[Extracted page text data]
____

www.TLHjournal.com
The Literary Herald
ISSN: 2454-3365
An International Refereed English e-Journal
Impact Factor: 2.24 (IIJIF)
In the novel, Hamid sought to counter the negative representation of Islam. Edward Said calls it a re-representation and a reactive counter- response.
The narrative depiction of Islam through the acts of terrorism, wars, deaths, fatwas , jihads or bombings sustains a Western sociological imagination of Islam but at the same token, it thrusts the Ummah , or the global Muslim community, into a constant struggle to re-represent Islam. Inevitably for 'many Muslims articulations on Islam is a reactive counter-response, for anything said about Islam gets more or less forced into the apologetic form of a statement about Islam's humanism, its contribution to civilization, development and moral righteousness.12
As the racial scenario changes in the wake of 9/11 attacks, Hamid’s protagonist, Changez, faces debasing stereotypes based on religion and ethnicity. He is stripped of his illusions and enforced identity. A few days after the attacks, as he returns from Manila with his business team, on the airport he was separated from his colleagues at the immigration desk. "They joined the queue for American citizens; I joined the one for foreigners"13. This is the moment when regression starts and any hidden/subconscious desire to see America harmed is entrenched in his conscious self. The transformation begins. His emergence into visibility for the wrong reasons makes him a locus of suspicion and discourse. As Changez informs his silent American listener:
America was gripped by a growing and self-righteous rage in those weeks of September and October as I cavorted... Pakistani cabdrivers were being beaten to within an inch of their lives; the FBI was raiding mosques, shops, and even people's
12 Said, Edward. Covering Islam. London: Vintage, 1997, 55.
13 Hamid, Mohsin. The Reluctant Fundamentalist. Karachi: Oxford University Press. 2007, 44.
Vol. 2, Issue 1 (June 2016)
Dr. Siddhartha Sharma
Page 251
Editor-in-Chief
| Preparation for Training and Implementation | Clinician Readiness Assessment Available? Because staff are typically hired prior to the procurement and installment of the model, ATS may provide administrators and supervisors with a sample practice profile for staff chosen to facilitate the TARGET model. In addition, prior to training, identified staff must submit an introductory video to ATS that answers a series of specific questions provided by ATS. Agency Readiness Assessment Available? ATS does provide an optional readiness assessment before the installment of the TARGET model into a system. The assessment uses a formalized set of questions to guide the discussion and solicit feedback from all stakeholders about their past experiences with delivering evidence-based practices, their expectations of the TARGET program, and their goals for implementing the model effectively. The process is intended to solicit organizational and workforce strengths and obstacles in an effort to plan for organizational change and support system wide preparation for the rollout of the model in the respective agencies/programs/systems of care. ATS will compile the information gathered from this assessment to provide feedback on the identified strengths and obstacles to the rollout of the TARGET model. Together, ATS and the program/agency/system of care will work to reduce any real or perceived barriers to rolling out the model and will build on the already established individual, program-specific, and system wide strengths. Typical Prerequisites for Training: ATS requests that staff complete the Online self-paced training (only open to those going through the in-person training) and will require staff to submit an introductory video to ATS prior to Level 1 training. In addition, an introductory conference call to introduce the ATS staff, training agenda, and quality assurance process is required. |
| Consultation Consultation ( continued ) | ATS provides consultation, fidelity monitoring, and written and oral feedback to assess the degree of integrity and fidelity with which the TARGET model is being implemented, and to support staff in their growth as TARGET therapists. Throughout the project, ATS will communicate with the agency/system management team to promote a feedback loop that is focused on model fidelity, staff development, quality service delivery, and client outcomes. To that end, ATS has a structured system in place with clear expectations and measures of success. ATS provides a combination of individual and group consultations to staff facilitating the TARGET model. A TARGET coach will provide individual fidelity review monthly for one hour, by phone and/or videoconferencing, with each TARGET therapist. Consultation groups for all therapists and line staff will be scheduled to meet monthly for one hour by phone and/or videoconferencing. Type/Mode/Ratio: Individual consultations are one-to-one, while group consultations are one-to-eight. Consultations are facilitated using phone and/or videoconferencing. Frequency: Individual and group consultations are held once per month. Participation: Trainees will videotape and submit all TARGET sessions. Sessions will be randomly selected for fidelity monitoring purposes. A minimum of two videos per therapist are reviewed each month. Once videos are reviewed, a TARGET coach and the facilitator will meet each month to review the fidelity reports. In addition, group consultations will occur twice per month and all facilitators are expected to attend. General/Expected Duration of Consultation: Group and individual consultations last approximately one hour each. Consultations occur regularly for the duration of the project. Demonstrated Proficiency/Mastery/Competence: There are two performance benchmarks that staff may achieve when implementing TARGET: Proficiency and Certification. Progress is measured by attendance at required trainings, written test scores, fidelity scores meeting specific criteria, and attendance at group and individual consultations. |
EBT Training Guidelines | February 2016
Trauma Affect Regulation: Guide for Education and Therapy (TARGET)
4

____

• [What the task asks]: All lines in the preceding records that hold the word "Edward" need to be copied.

• [The completed task]:
In the novel, Hamid sought to counter the negative representation of Islam. Edward Said calls it a re-representation and a reactive counter- response.
12 Said, Edward. Covering Islam. London: Vintage, 1997, 55.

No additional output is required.